The updated version of the dataset contains all original computational results, including validation of the level of theory, molecular structures, and analysis spreadsheets that are in support of our experimental observations of spontaneous reactivity of anthralin/dithranol molecule with molecular oxygen without any catalyst or co-substrate.
The paper was published in Journal of Organic Chemistry, 2020, 85(2), 1315–1321 (DOI: 10.1021/acs.joc.9b03133).

In the meantime, the science was also also presented at the 8th ELSI Symposium, Tokyo Institute of Technology, Tokyo (Japan); February 3-7, 2020 in the context of molecular catalysis and their role in the chemical evolution of the building blocks of life.

This version also has an important update that is being exclusively published here on Zenodo. The selected level of theory (MN15 functional with triple-zeta quality basis set that is supplemented with BOTH diffuse and polarization basis functions) is further confirmed to be one of the most reasonable one among 98 commonly used functionals.



New folders in Version 2:

****JOC combined
We combined the manuscript text and the supporting information into a single document and fixed minor issues with the published manuscript that we did not catch during the revision of the galley proofs. The Table of Content figure was updated with the correct structure of the DMSO molecule.

****ELSI poster
We presented our results at the 8th Annual Symposium of Earth-Life Science Institute at Tokyo Tech, in February of 2020, just before the COVID pandemic shut down air travel.
Materials, including high-resolution panels are provided along with the abstract and the poster.

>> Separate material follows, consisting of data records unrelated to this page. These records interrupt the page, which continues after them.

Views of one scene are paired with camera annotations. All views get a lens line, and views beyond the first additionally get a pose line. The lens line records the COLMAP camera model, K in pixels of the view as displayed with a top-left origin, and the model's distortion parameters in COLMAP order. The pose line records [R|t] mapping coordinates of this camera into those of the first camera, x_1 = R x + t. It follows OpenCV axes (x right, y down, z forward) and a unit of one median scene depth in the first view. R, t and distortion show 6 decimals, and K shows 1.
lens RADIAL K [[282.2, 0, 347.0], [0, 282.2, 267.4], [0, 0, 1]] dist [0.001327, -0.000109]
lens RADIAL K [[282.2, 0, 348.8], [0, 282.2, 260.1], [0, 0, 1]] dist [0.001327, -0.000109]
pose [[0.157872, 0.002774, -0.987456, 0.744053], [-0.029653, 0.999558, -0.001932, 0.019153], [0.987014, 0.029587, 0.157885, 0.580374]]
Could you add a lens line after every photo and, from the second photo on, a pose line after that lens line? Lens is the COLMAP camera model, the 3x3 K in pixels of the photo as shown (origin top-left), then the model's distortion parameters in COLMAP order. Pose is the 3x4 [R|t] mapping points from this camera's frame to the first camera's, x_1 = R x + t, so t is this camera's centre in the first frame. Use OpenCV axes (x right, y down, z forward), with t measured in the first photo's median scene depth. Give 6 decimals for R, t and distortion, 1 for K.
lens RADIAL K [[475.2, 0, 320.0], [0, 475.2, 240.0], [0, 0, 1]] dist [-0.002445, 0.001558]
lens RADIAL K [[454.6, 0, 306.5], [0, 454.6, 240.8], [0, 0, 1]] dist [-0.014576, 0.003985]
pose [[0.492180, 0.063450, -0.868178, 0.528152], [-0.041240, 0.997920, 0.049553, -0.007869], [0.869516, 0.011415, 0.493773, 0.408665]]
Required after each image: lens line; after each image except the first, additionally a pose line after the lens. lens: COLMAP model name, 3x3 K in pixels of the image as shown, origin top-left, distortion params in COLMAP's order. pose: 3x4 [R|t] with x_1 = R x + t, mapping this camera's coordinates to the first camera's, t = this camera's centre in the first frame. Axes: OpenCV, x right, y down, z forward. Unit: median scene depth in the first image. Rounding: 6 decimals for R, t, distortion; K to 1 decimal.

Updated folders in Version 2:

****Theory validation:
We used the computational work of Korth and Mulder (JOC 2013, 78, 7674) for a high level wave function reference calculations, in order to validate the various level of density functional for carrying out the large scale computational mapping of tautomerism in anthralin/dithranol. All computational results and the detailed analysis are provided in the archive.
In addition to the relative stability of the gas phase structures, a brief inquiry was completed for critically assessing the various polarizable continuum model.

Remarkably, the most accurate functional and the most adequate polarizable continuum model were found to come from the same theoretical and computational chemistry school at University of Minnesota (Truhlar/Cramer).

The choice of MN15 functional is further confirmed by carrying out an extensive validation of common density functionals (namely 98 different ones) as implemented into Gaussian16 Rev.A03. The output files and the summary table is provided in DFT zoology folder. 
As an indication for the robustness in accuracy of the Minnesota functionals only the MN12-SX, MN08-HX, and MN06-2X functionals gave a few kJ/mol better root mean square errors than NN15.




Folders from Version 1:

****Free volume correction:
We employed a correction to translational entropy as suggested by Whitesides et al. in their paper entitled "Estimating the Entropic Cost of Self-Assembly of Multi-particle Hydrogen-Bonded Aggregates", JOC 1998, 64, 3821-3830.
In addition to the worked out example in the publication (for chloroform) we provided parameters for additional solvents than we used in the JOC study.

****Molecular structures
We provide the atomic positional coordinates of all the tautomers in their equilibrium structures along with their ground state energies (list of energies.txt file) that are mentioned in the manuscript or the JOC supporting information.

****Input files
The folder contains all the input files used to generate the data reported in the manuscript. The files are organized by solvents in separate folders.